After his first term in the White House, Donald Trump had issued fewer vetoes than any American president since Warren Harding, who served only two years in the White House in the early 1920s. In fact, Trump only used his veto pen 10 times before losing his reelection bid in 2020, and in each instance, the vetoes came in the final two years of the Republican’s term, after Democrats had a majority in the U.S. House.
In other words, when the GOP controlled Congress during the first two years of Trump’s first term, he didn’t find it necessary to veto anything. That pattern changed this week when the Republican incumbent issued the first vetoes of his second term, rejecting legislation intended to expand the territory of the Miccosukee Tribe in Florida, as well as a pipeline project intended to bring clean water to southeastern Colorado.
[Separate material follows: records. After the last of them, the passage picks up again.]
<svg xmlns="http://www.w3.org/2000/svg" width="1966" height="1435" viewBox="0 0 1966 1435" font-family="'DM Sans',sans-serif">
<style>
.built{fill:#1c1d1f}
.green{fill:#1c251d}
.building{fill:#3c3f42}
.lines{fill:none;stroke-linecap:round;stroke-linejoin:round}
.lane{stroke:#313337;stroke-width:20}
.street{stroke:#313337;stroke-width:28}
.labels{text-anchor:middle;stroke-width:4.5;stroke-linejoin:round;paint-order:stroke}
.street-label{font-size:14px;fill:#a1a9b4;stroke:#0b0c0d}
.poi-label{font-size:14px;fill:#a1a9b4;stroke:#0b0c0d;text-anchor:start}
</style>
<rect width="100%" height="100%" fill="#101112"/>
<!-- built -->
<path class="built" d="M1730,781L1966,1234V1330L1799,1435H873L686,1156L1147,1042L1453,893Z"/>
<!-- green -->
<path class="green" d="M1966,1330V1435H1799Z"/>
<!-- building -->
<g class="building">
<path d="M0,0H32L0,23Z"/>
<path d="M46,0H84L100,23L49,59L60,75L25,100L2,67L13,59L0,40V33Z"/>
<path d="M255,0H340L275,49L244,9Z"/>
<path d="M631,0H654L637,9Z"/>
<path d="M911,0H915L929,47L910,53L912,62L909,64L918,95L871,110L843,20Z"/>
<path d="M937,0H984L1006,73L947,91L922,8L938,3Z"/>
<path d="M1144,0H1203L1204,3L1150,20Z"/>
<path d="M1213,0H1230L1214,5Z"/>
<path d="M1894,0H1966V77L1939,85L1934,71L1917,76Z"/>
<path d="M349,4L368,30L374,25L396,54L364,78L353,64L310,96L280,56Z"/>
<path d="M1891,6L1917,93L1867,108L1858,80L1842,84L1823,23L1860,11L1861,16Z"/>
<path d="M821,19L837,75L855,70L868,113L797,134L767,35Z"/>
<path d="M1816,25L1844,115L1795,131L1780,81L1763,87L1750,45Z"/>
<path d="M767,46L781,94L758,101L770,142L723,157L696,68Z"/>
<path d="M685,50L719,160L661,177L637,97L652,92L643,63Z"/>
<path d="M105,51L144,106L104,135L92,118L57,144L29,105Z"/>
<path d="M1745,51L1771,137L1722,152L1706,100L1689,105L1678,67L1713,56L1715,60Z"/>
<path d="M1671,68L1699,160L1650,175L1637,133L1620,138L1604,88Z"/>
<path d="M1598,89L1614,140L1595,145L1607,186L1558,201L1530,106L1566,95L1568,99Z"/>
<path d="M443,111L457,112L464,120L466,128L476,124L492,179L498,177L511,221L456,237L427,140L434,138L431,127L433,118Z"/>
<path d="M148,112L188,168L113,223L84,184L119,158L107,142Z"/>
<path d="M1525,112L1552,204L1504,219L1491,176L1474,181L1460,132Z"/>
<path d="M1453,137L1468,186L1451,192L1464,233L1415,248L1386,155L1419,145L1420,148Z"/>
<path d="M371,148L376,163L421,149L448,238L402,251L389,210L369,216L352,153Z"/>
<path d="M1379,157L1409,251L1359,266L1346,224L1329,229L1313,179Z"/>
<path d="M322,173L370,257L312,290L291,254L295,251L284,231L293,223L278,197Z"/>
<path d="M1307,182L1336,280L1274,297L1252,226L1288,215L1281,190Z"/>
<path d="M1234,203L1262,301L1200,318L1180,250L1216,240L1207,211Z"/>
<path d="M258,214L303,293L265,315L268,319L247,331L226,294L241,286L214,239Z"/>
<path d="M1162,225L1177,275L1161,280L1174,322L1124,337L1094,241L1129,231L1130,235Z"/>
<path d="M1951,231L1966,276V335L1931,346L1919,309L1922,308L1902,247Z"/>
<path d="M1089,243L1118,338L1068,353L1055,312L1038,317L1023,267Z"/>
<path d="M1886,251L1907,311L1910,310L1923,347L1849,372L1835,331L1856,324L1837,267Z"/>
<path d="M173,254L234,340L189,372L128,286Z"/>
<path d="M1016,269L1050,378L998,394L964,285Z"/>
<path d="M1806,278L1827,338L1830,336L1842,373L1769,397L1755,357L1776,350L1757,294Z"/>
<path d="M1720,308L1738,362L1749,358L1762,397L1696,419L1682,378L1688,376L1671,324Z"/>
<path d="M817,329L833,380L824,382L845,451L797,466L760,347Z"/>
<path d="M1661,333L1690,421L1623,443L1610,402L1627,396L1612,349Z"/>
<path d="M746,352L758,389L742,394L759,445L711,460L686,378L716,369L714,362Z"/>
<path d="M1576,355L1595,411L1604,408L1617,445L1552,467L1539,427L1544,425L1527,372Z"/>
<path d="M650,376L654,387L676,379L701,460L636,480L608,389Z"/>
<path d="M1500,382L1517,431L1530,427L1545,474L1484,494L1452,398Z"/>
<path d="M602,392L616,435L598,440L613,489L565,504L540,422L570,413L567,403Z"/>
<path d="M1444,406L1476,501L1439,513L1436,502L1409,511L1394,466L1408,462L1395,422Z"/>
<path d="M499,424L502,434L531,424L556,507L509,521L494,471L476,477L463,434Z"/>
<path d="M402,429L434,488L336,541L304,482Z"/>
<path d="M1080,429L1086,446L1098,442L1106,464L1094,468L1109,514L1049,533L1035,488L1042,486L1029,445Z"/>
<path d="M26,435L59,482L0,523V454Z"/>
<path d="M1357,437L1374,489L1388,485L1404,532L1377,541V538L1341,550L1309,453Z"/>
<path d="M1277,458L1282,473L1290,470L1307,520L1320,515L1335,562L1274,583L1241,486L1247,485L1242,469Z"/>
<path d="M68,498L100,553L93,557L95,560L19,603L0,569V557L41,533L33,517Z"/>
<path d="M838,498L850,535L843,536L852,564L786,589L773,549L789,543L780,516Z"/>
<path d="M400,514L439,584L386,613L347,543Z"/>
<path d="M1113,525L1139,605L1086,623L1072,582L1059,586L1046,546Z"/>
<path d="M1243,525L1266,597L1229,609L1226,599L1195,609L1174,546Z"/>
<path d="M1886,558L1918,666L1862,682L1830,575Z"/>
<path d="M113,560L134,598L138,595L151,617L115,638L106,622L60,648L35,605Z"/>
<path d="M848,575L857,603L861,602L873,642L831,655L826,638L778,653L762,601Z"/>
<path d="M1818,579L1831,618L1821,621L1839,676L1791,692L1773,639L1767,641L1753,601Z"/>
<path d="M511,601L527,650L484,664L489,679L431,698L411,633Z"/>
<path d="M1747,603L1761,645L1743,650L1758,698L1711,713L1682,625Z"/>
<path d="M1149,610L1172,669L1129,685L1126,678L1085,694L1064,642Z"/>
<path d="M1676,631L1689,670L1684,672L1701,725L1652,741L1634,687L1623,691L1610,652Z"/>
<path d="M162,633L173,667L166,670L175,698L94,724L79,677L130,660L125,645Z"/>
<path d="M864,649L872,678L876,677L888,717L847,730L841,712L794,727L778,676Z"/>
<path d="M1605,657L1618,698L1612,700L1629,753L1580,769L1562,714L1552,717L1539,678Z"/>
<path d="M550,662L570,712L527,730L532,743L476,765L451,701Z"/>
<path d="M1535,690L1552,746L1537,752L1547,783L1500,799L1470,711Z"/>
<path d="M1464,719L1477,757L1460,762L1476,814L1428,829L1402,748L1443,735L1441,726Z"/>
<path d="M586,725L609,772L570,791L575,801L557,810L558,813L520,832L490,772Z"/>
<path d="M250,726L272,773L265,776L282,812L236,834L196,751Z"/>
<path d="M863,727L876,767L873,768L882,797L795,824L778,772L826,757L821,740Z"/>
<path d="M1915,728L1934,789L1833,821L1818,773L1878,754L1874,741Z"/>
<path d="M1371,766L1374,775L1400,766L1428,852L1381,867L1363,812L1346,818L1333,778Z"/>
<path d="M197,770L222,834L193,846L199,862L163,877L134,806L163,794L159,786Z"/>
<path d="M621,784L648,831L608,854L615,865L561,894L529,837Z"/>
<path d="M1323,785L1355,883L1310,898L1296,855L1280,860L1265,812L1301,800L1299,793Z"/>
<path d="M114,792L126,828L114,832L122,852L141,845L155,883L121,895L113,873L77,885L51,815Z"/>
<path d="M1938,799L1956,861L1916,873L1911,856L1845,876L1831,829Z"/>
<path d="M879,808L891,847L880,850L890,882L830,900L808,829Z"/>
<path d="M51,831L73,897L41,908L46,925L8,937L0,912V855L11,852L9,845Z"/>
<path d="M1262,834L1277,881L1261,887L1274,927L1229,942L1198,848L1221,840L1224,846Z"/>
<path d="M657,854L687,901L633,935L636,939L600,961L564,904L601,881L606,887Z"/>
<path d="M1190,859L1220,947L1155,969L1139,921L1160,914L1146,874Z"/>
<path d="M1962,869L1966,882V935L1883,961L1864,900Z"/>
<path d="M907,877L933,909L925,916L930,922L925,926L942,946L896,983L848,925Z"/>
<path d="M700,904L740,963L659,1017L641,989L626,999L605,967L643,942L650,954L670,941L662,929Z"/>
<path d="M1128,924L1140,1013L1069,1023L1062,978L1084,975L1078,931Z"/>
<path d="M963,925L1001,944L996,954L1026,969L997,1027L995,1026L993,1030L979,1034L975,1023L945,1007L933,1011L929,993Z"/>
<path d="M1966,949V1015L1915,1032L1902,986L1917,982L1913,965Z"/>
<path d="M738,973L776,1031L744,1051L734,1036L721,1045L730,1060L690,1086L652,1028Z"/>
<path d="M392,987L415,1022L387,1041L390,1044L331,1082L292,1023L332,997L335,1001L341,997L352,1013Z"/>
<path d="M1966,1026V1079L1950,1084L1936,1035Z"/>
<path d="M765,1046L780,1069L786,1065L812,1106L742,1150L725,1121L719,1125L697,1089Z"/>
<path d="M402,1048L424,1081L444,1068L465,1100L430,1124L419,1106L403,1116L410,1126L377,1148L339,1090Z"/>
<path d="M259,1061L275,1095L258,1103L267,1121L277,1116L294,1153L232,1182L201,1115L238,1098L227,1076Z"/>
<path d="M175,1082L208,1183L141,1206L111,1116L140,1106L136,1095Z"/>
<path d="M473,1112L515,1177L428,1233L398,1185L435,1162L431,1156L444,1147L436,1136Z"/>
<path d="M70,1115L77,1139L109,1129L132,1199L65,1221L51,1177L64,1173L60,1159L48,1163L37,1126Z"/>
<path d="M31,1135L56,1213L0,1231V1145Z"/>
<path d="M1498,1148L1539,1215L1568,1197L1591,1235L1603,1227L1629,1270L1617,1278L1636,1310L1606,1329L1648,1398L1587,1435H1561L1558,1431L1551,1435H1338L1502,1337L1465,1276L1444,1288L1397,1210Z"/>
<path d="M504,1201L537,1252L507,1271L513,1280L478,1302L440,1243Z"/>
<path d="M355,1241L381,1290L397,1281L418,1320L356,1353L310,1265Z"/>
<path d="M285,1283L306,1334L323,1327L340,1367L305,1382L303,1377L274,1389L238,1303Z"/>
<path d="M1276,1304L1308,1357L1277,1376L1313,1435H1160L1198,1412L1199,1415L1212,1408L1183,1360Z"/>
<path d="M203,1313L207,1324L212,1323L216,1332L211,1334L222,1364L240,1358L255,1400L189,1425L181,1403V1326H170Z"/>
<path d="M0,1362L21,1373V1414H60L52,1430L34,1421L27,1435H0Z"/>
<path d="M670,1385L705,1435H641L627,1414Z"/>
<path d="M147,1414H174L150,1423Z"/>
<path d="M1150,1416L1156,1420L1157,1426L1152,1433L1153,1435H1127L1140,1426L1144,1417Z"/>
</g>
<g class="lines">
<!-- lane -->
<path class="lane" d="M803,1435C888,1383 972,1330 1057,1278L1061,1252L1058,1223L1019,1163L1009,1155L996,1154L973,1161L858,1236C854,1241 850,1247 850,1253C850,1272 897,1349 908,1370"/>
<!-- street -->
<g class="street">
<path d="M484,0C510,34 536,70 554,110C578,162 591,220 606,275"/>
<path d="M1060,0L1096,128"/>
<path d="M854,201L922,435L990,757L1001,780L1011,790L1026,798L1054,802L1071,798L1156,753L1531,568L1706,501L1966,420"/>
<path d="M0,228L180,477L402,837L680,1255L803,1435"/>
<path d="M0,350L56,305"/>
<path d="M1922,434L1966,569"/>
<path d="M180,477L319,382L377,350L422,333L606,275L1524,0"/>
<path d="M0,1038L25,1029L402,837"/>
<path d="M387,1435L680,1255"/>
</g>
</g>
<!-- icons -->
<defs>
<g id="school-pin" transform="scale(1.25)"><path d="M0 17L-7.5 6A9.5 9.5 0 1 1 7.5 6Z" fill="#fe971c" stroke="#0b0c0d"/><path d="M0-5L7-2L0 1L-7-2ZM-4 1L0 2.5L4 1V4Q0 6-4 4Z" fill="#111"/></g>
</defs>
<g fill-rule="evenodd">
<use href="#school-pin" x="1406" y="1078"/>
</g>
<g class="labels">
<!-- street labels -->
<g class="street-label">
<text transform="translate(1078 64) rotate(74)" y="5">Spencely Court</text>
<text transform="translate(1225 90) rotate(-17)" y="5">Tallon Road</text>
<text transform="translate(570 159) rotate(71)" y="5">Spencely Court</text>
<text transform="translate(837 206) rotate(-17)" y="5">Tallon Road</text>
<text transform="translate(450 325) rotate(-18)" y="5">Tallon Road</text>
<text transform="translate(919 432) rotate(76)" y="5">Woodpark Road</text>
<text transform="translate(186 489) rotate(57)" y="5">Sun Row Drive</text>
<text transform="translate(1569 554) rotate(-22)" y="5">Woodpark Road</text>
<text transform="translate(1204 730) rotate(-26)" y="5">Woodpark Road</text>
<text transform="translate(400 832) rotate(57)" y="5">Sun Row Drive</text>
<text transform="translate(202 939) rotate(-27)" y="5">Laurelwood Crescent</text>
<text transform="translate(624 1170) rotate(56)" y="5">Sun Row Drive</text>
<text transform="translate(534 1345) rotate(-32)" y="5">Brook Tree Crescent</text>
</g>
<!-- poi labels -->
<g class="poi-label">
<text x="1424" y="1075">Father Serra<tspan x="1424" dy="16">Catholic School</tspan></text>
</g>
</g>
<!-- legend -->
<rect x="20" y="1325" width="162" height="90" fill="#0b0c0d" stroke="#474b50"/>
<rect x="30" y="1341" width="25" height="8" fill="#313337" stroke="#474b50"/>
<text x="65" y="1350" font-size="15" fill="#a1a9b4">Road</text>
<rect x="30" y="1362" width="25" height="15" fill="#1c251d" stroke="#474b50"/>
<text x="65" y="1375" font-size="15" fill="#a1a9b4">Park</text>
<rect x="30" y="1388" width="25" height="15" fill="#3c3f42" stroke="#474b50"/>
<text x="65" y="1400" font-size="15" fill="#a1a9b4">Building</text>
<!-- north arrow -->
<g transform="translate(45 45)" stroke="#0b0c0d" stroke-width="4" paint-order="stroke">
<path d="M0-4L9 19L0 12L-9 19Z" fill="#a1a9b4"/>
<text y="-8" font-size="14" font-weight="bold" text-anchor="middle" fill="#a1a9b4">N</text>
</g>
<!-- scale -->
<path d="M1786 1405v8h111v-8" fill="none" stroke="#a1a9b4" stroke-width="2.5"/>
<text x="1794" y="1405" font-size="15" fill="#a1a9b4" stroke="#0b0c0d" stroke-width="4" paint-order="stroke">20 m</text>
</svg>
On the former, there’s no great mystery about what happened: The Miccosukee Tribe fought against the administration’s plans for a detention facility in the Florida Everglades — a project better known as “Alligator Alcatraz” — and so Trump wanted to punish the members of the small Native American tribe. Indeed, the president made no real effort to hide his motivations, declaring in an official statement that he didn’t like the fact that the Miccosukee Tribe “actively sought to obstruct” immigration policies that he considered “reasonable.”
But it was that other veto that generated even more attention.
The pipeline project in Colorado, like the measure for the Miccosukee Tribe, cleared Capitol Hill with overwhelming bipartisan support. And if White House officials had any concerns about the effort, they kept those opinions to themselves.
With this in mind, when Trump vetoed the bill, observers were left with a limited number of possible explanations: (1) Maybe the president was punishing Colorado as part of the Tina Peters case; (2) perhaps he was punishing Republican Rep. Lauren Boebert of Colorado over her support for Epstein files transparency; or (3) both.
Trump helped shed light on his reasoning soon afterward. Politico reported:
President Donald Trump told POLITICO on Wednesday that he vetoed a bipartisan bill to fund a Colorado water project because he views it as a waste of taxpayer money, saying residents are leaving the state under Democratic Colorado Gov. Jared Polis.
‘They’re wasting a lot of money and people are leaving the state. They’re leaving the state in droves. Bad governor,’ Trump said in an exclusive phone interview with POLITICO.
Around the same time, the president published an item to his social media platform in which he called Colorado’s Democratic governor a “scumbag,” before concluding, in reference to Polis and other state officials: “I wish them only the worst. May they rot in Hell.”
In other words, Colorado hasn’t freed a prisoner convicted of a felony whom Trump likes, and so the White House appears to be taking steps to punish the state.
Indeed, the veto of the pipeline bill, known as the Finish the Arkansas Valley Conduit Act, was the latest in a series of anti-Colorado moves from the Republican administration. As The New York Times summarized, “Miffed at Colorado’s votes against him in three successive elections and furious at its refusal to free Tina Peters, a convicted election denier and ardent Trump supporter, Mr. Trump has opened an assault against the Democratic-run state. His administration has cut off transportation money, relocated the military’s Space Command, vowed to dismantle a leading climate and weather research center and rejected disaster relief for rural counties hammered by floods and wildfires.”
On the surface, the circumstances might sound ridiculous: In the United States, presidents aren’t supposed to punish entire states over petty vendettas. And yet, he we are, watching Trump do it anyway.
Indeed, the president isn’t even making much of an effort to hide his thinking on the subject, telling Politico that he considers Colorado’s governor to be “bad,” as if this were a credible explanation.
In August, Trump threatened to impose “harsh measures” on the Rocky Mountain State unless it agreed to release Peters from prison several years before her sentence runs its course. We’re now getting a better sense of what that means in practice.